SALMO DE ABRAHAM

Me has llamado, Señor, cuando no sabía tu nombre. Me hiciste surgir después de la vida hecha fracaso. Cuando los hombres se mordían como perros furiosos y de nuevo el mundo que tú creaste era un caos. Me llamaste sacándome de mi país, de mi raza, de la familia de mi padre, del hogar amado.

Me pusiste en camino, camino de andanzas el tuyo, siempre en éxodo, siempre con el corazón en sobresalto. Me llamaste con la promesa en tus labios puros, me elegiste, me vacacionaste, me pusiste entre tus manos, y derramaste en mi vida tu cántaro de gracia lleno, dejando vacío en mi tierra aquel primer cántaro.

Yo me puse en camino con alas en el corazón, con miedo y asombro y espanto en mi pie descalzo. Me hice en tus manos como un juguete de niño y Tú hiciste de mí un hijo en tu abrazo. Yo esperaba ver la promesa cumplida en mi casa y mi corazón temblaba de frío y silencio a cada paso. Nació el hijo de la esclava y no el de la libre, y mi corazón se cubrió de áspero y negro manto.

Yo seguía creyendo en tu Palabra, que eras Dios, y un Dios amigo que conmigo estaba, bien cercano. Creía en la heredad de pueblos como estrellas numerosos y como las arenas de las playas, en mis manos. Yo sentía, Señor de los caminos, que mi corazón se arrugaba, como la piel de Sara, mi esposa, junto al álamo.
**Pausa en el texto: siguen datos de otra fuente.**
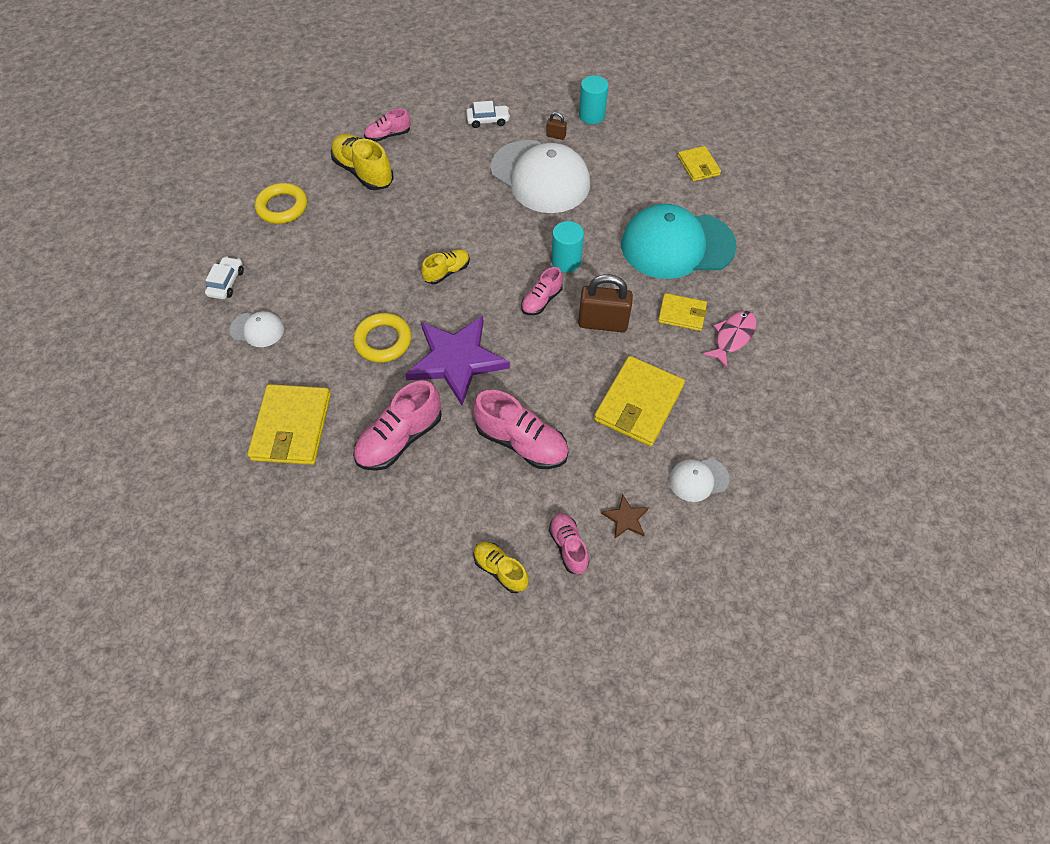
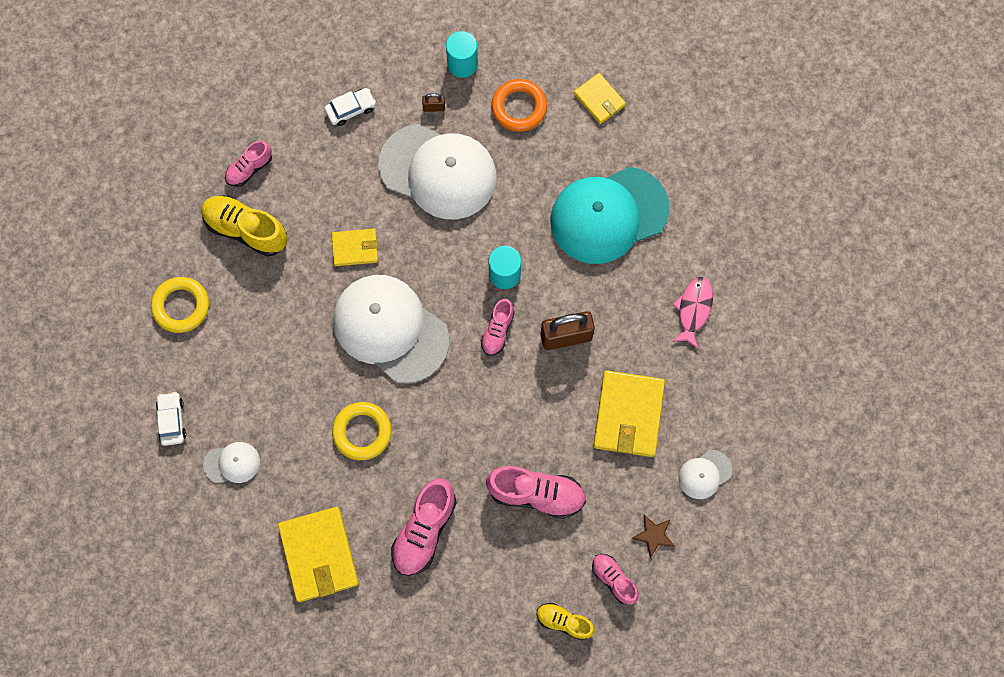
camera: 20 degrees left, 15 degrees up
purple star [405,316,510,405] -> none
yellow shoe [421,249,470,284] -> white cap [333,275,449,384]
yellow wallet [658,293,707,331] -> yellow wallet moved to [332,229,378,266]
none -> orange ring [491,79,547,132]

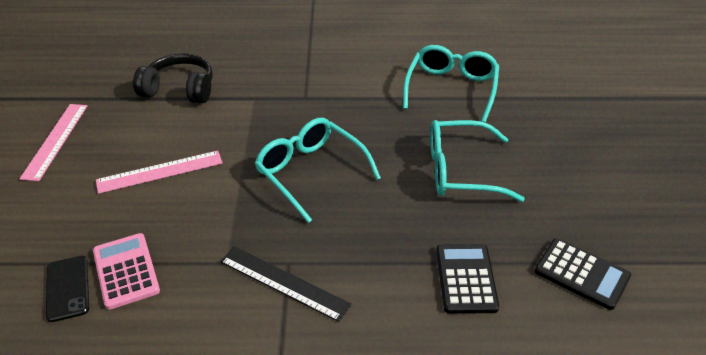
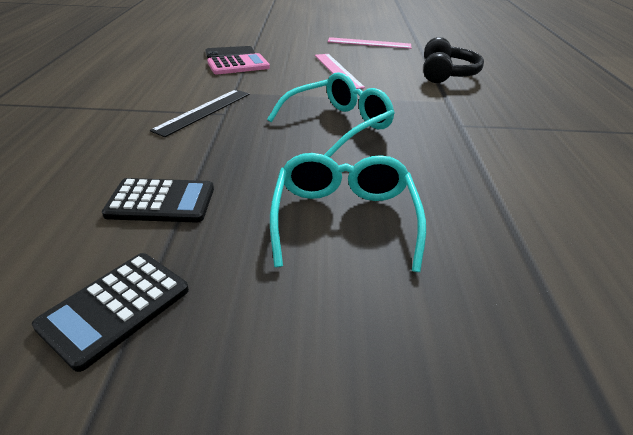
camera: 90 degrees right, 5 degrees down
turquoise glasses [403,45,499,122] -> none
Yo sentía que tu Palabra era Palabra de vida y mi fe en tu Promesa seguía como estrella en alto.

Y nació el heredero cuando el tiempo era imposible. Y se hizo posible aquello que en mi corazón soñara tanto. Y me sentí padre feliz de muchos hijos y pueblos y al frente de un gran pueblo, apoyado en un cayado, caminando. Y siguiendo siempre en busca de destino y llevando tu presencia a mi lado como un báculo. Yo creí, Señor, que lo imposible se hace posible cuando el corazón del hombre no se aparta de tu lado. Y creció Isaac como un chopo erguido en el camino, desafiando el azul del cielo en cada cumpleaños.

Y creció bello y libre y alegre y robusto como el roble, y a su lado la vida, el vivir se hacía como un bello canto. Era joven, mi hijo, el heredero, Señor de mis sueños, y un día, al alba, me lo pediste y te lo di llorando. Y nos pusimos los dos en camino, sumidos en silencio, y contamos, uno a uno, uno a uno, Señor mío, cada paso. Y subimos la montaña como sube el sol la cresta agreste.

Y sobre la piedra del monte mis manos ataron sus manos. Y el corazón de padre sintió el cuchillo en sus huesos y tenaz como si viera al Invisible quedó el pecho desgarrado.

Allí dejé, Señor, lo mejor de mis haciendas, de mis trojes, allí dejé, Señor, lo único, lo más mío, lo más amado. Allí expresó mi corazón tu vida agarrada a mis entrañas, dejando en la piedra y los secos y duros palos la lana blanca del cordero inocente de mi redil como expresión de mi fe en ti, Señor del primer llamado.

Gracias por haberme hecho padre en la fe de un gran pueblo, y gracias, porque mi gesto, fue realidad en tu Hijo, en el Calvario.